I am super bummed out about Kate's!
Buffy ,'Help'
Literary Buffistas 3: Don't Parse the Blurb, Dear.
There's more to life than watching Buffy the Vampire Slayer! No. Really, there is! Honestly! Here's a place for Buffistas to come and discuss what it is they're reading, their favorite authors and poets. "Geez. Crack a book sometime."
The Twilight book summarized in four comic strips: [link]
I am super bummed out about Kate's!
I know, but it sounds like it was a choice, not a necessity, on her part. Here's the article that was in the Globe this morning: [link]
The good news is, it may resurface one way or another. However, the store itself will be missed.
The Twilight book summarized in four comic strips: [link]
That is awesome. I think I like the werewolf the best.
I know, but it sounds like it was a choice, not a necessity, on her part.
I had heard a while ago that she was looking for a partner she could turn the business over to, so I guess she hasn't found that person (yet)...
Anybody familiar with the work of the British children's writer Helen Creswell?
I found this appreciation of her mid-seventies novel The Winter of the Birds and tracked it down. It's very, very good.
Then I found this obit after she died in 2005.
Also, did we all know there's a children's literature museum in Newcastle On Tyne?
Oh yes, she's well known here. I loved 'Moondial' as a child - I think it was adapted for children's TV.
I loved her Bagthorpe books. I think the first in the series is Absolute Zero (which is the name of the family dog). I think Emmett might like them, actually. The are sort of intellectual-wacky and not action-wacky, but good and wacky.

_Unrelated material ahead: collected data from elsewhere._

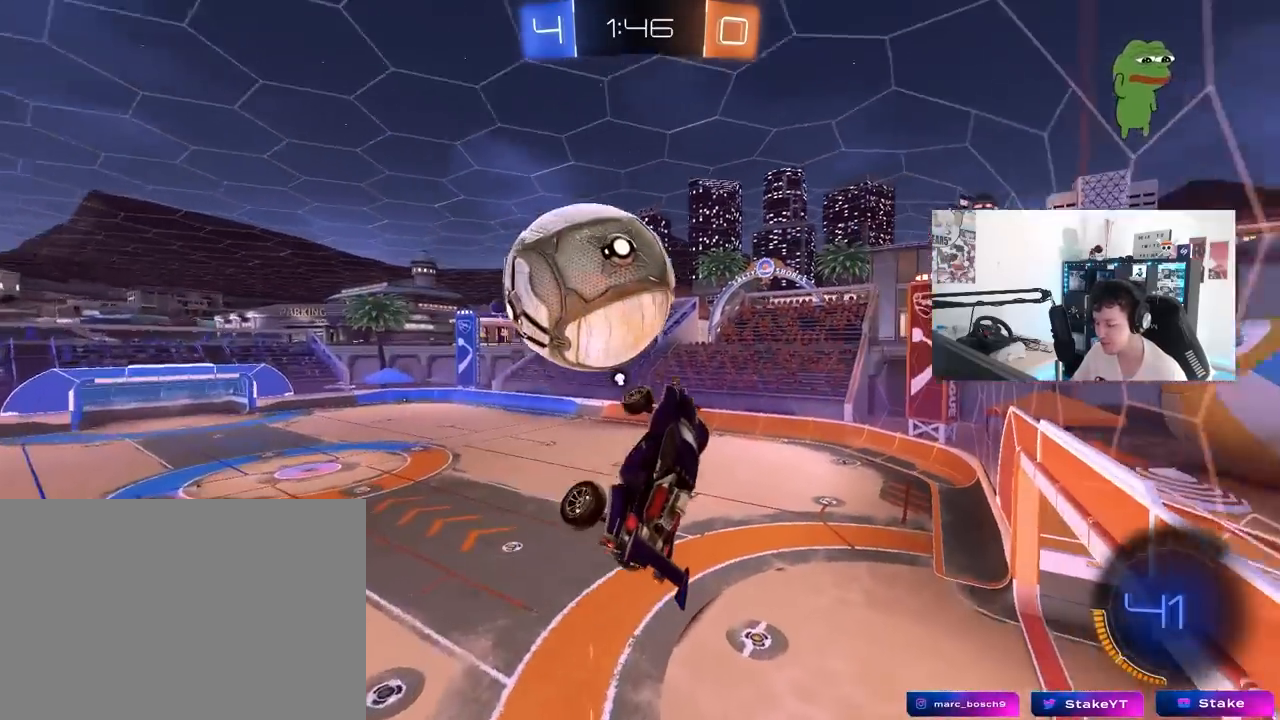
{"keys": ["d", "shift"], "mouse": [], "mouse_move": "still", "events": [[50, "shift", "down"], [100, "space", "up"], [183, "s", "down"], [233, "mouse_left", "down"], [333, "s", "up"], [467, "mouse_left", "up"]]}
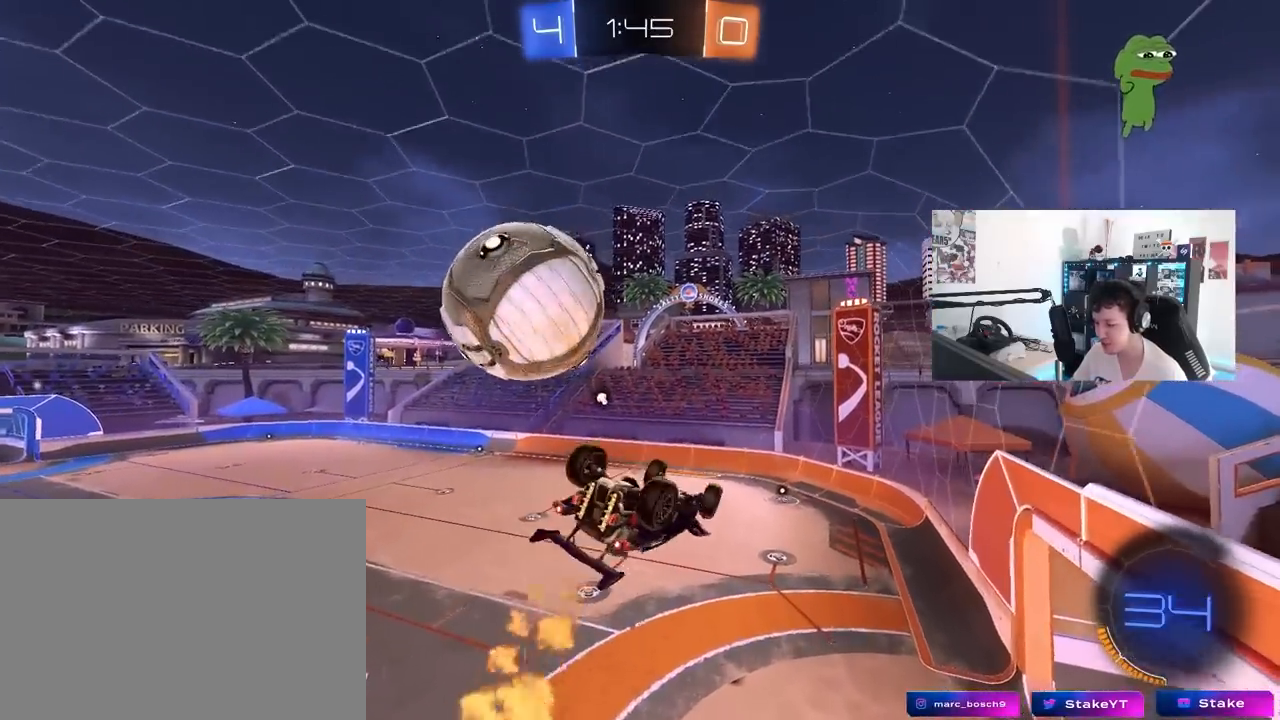
{"keys": ["d", "w"], "mouse": ["left"], "mouse_move": "down-left", "events": [[67, "s", "down"], [167, "s", "up"], [350, "shift", "up"], [350, "w", "down"], [433, "mouse_left", "down"]]}
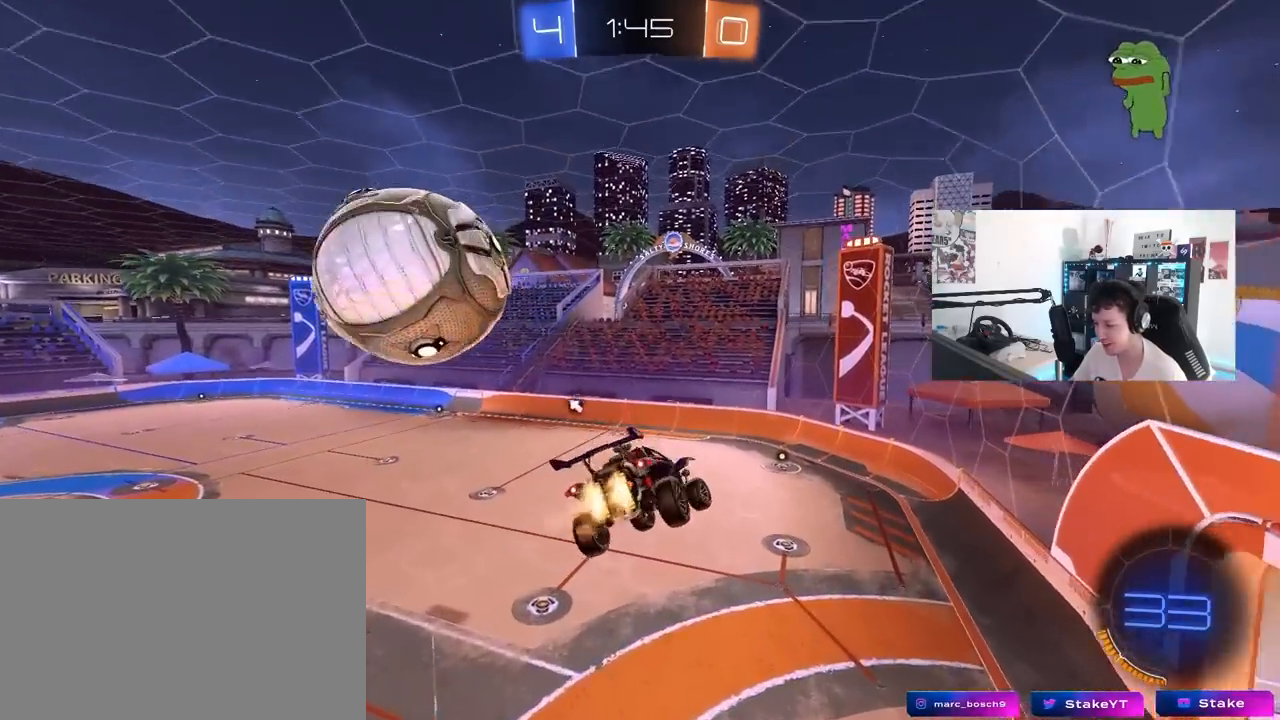
{"keys": ["a", "s", "space"], "mouse": ["left"], "mouse_move": "still", "events": [[33, "w", "up"], [83, "d", "up"], [217, "a", "down"], [317, "s", "down"], [450, "space", "down"]]}
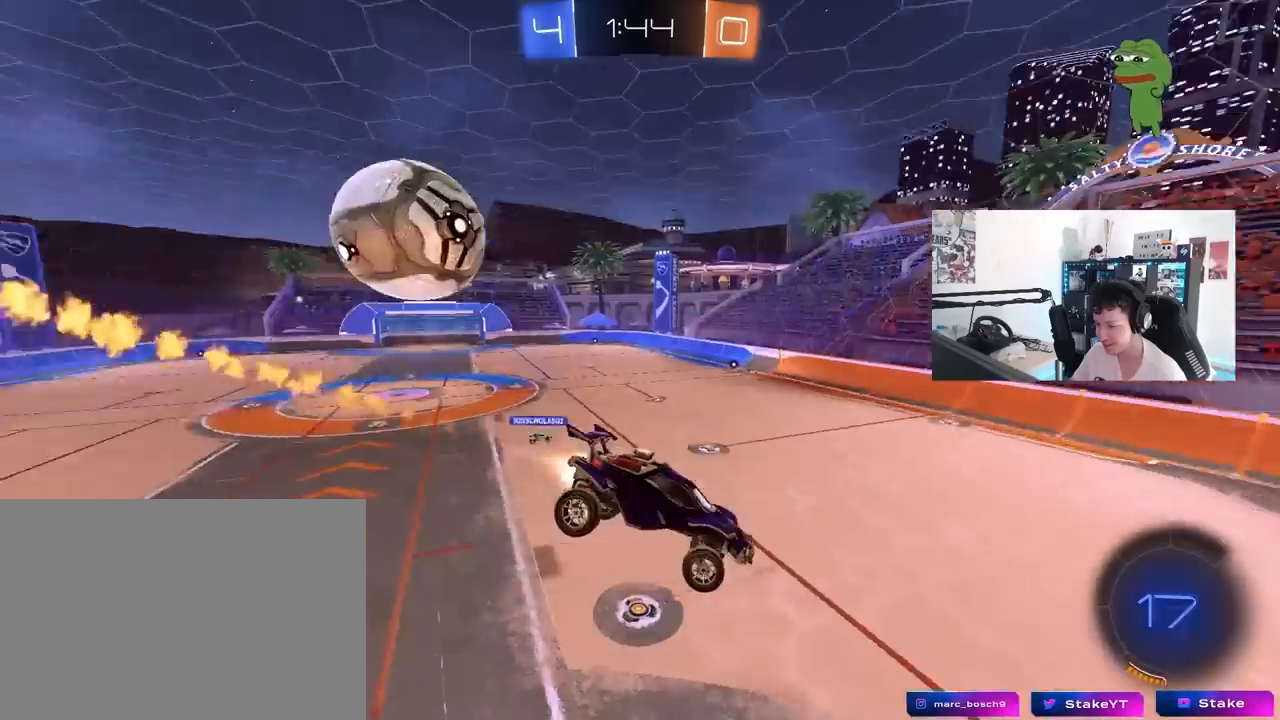
{"keys": ["a", "s"], "mouse": [], "mouse_move": "still", "events": [[83, "a", "up"], [83, "mouse_left", "up"], [83, "s", "up"], [83, "space", "up"], [83, "w", "down"], [167, "w", "up"], [267, "a", "down"], [317, "shift", "down"], [367, "s", "down"], [500, "shift", "up"]]}
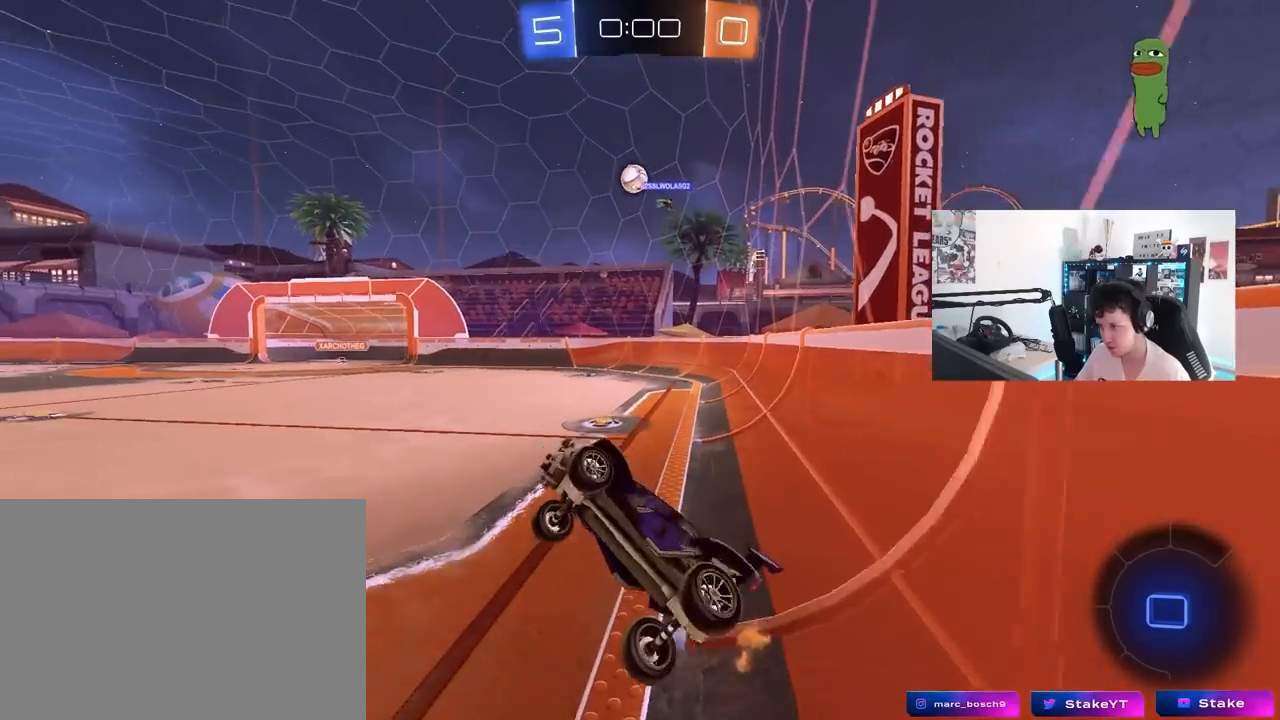
{"keys": ["a", "w"], "mouse": [], "mouse_move": "still", "events": [[50, "a", "up"], [100, "s", "up"], [333, "a", "down"], [467, "w", "down"]]}
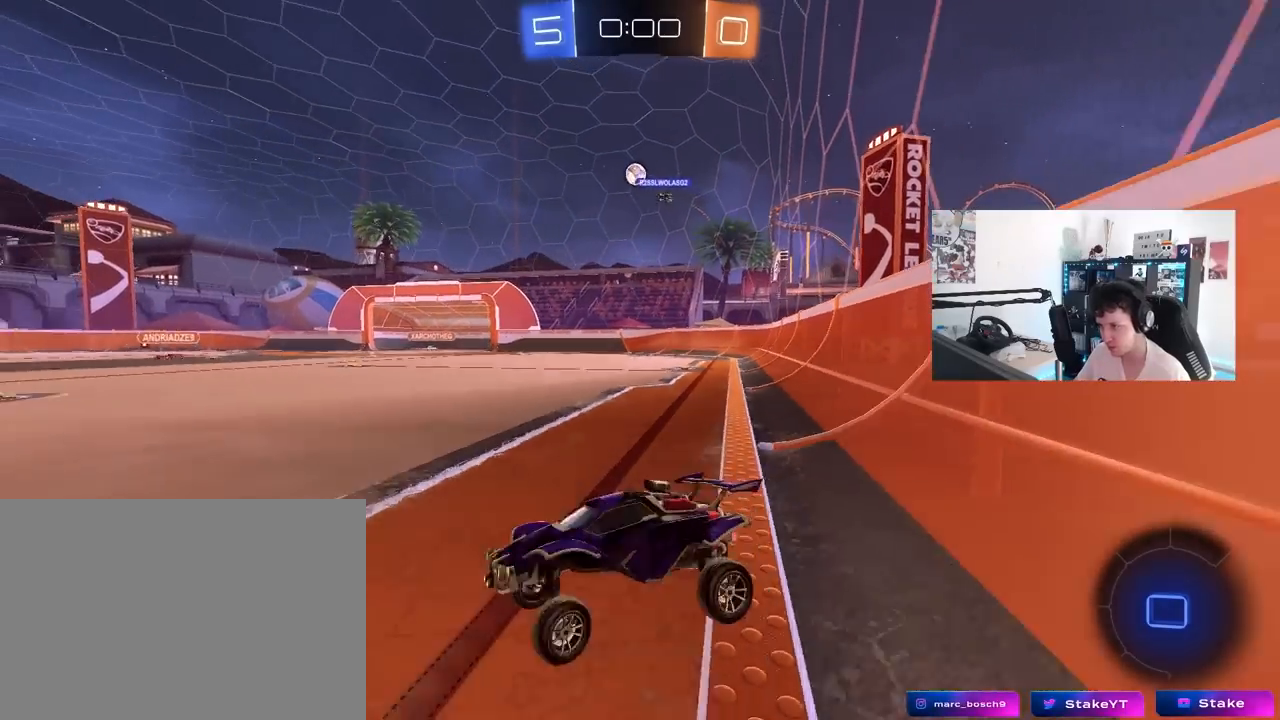
{"keys": ["d", "w"], "mouse": [], "mouse_move": "still", "events": [[350, "a", "up"], [350, "d", "down"]]}
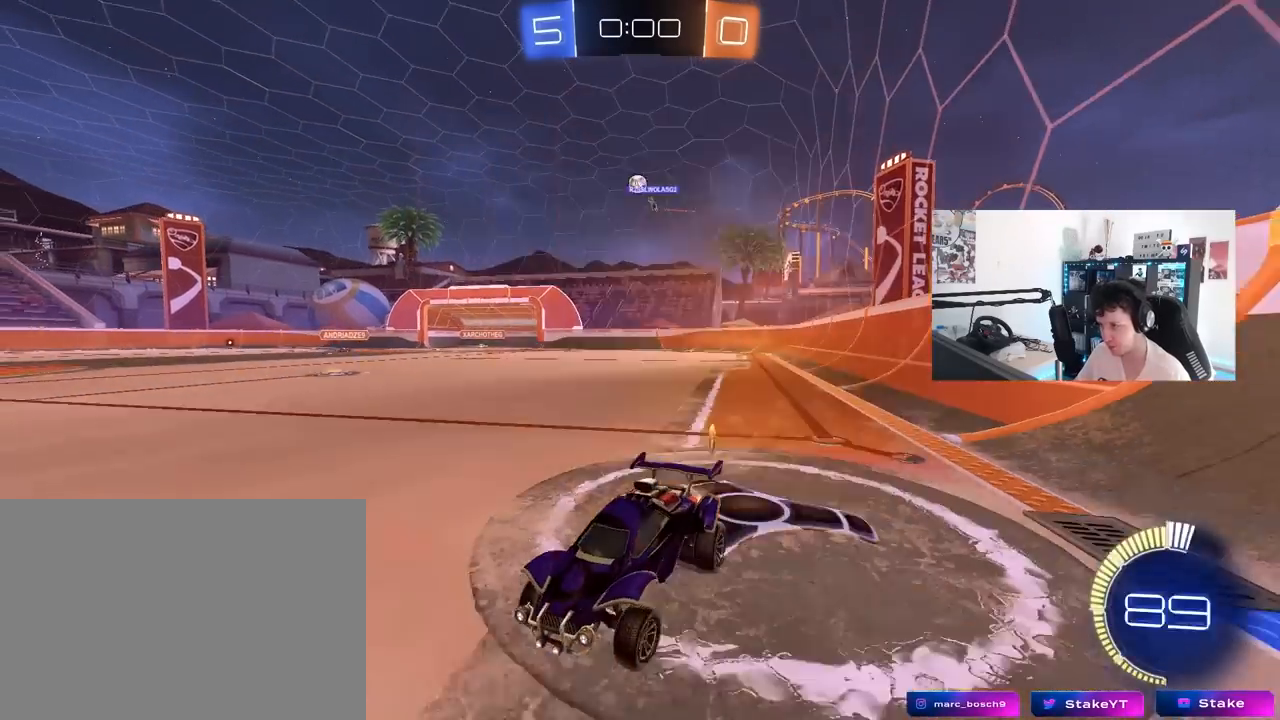
{"keys": ["d", "w"], "mouse": [], "mouse_move": "still", "events": [[33, "shift", "down"], [133, "shift", "up"], [317, "d", "up"], [500, "d", "down"]]}
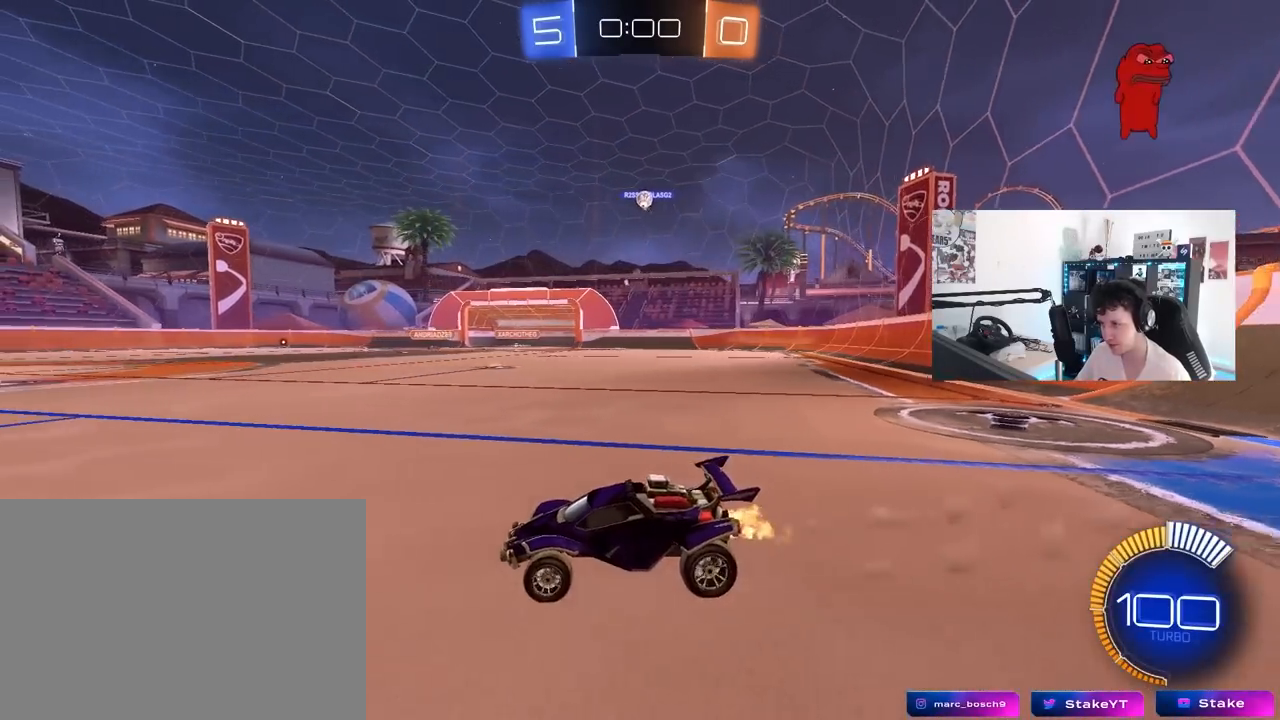
{"keys": ["a", "d"], "mouse": [], "mouse_move": "still", "events": [[283, "d", "up"], [333, "w", "up"], [467, "a", "down"], [467, "d", "down"]]}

Oh yes, she's well known here. I loved 'Moondial' as a child - I think it was adapted for children's TV.
She wrote a great deal for television, particularly in the eighties.
Would that American fantasy writers had such patronage.
Any good recs for a collection of traditional fairy tales, and/or King Arthur stories? For a 4yo listener?
We've got lots of "actual" King Arthur (Malory, etc), and original Grimm, but no simple short versions of the basics.